• **Problem to work on**: Quote the records beneath, complete and exact. Leave out images.

--- Data Enclosed Below ---

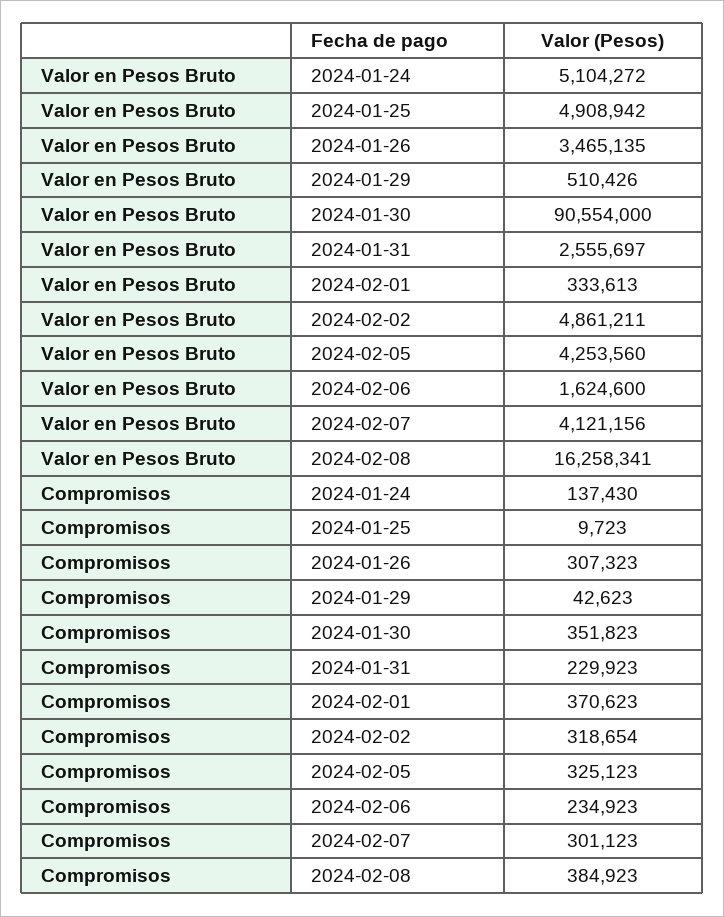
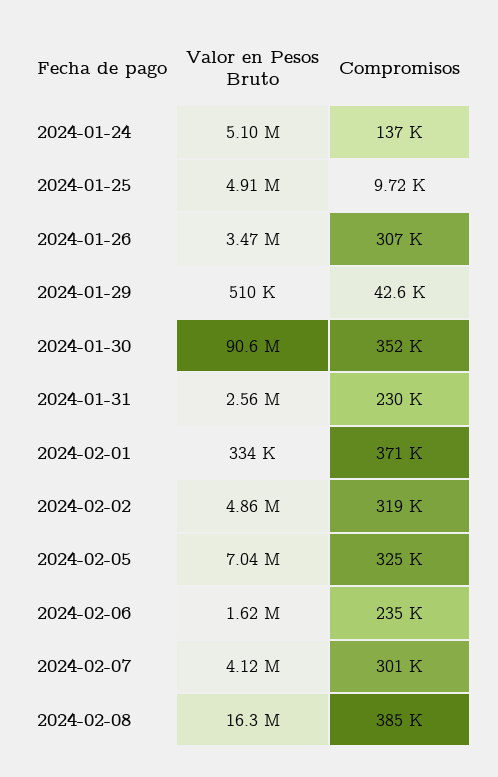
  {
    "Valor en Pesos Bruto": {
      "2024-01-24": 5104272,
      "2024-01-25": 4908942,
      "2024-01-26": 3465135,
      "2024-01-29": 510426,
      "2024-01-30": 90554000,
      "2024-01-31": 2555697,
      "2024-02-01": 333613,
      "2024-02-02": 4861211,
-     "2024-02-05": 4253560,
+     "2024-02-05": 7040000,
      "2024-02-06": 1624600,
      "2024-02-07": 4121156,
      "2024-02-08": 16258341
    },
    "Compromisos": {
      "2024-01-24": 137430,
      "2024-01-25": 9723,
      "2024-01-26": 307323,
      "2024-01-29": 42623,
      "2024-01-30": 351823,
      "2024-01-31": 229923,
      "2024-02-01": 370623,
      "2024-02-02": 318654,
      "2024-02-05": 325123,
      "2024-02-06": 234923,
      "2024-02-07": 301123,
      "2024-02-08": 384923
    }
  }

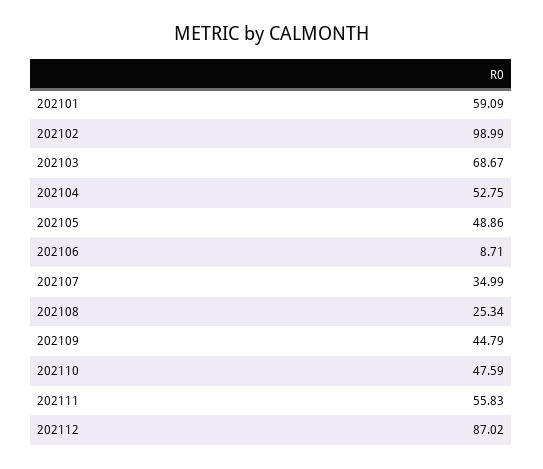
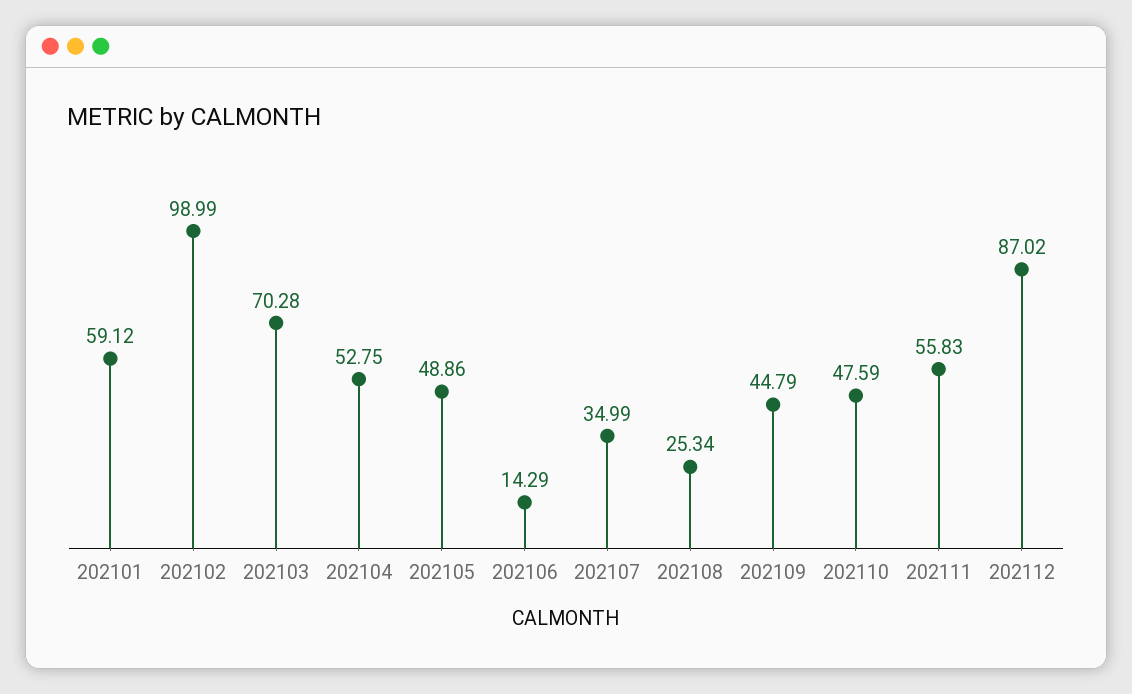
  {
-   "202101": 59.09,
+   "202101": 59.12,
    "202102": 98.99,
-   "202103": 68.67,
+   "202103": 70.28,
    "202104": 52.75,
    "202105": 48.86,
-   "202106": 8.71,
+   "202106": 14.29,
    "202107": 34.99,
    "202108": 25.34,
    "202109": 44.79,
    "202110": 47.59,
    "202111": 55.83,
    "202112": 87.02
  }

--- End of Enclosed Data ---

• **Written answer**:
  {
    "Valor en Pesos Bruto": {
      "2024-01-24": 5104272,
      "2024-01-25": 4908942,
      "2024-01-26": 3465135,
      "2024-01-29": 510426,
      "2024-01-30": 90554000,
      "2024-01-31": 2555697,
      "2024-02-01": 333613,
      "2024-02-02": 4861211,
-     "2024-02-05": 4253560,
+     "2024-02-05": 7040000,
      "2024-02-06": 1624600,
      "2024-02-07": 4121156,
      "2024-02-08": 16258341
    },
    "Compromisos": {
      "2024-01-24": 137430,
      "2024-01-25": 9723,
      "2024-01-26": 307323,
      "2024-01-29": 42623,
      "2024-01-30": 351823,
      "2024-01-31": 229923,
      "2024-02-01": 370623,
      "2024-02-02": 318654,
      "2024-02-05": 325123,
      "2024-02-06": 234923,
      "2024-02-07": 301123,
      "2024-02-08": 384923
    }
  }

  {
-   "202101": 59.09,
+   "202101": 59.12,
    "202102": 98.99,
-   "202103": 68.67,
+   "202103": 70.28,
    "202104": 52.75,
    "202105": 48.86,
-   "202106": 8.71,
+   "202106": 14.29,
    "202107": 34.99,
    "202108": 25.34,
    "202109": 44.79,
    "202110": 47.59,
    "202111": 55.83,
    "202112": 87.02
  }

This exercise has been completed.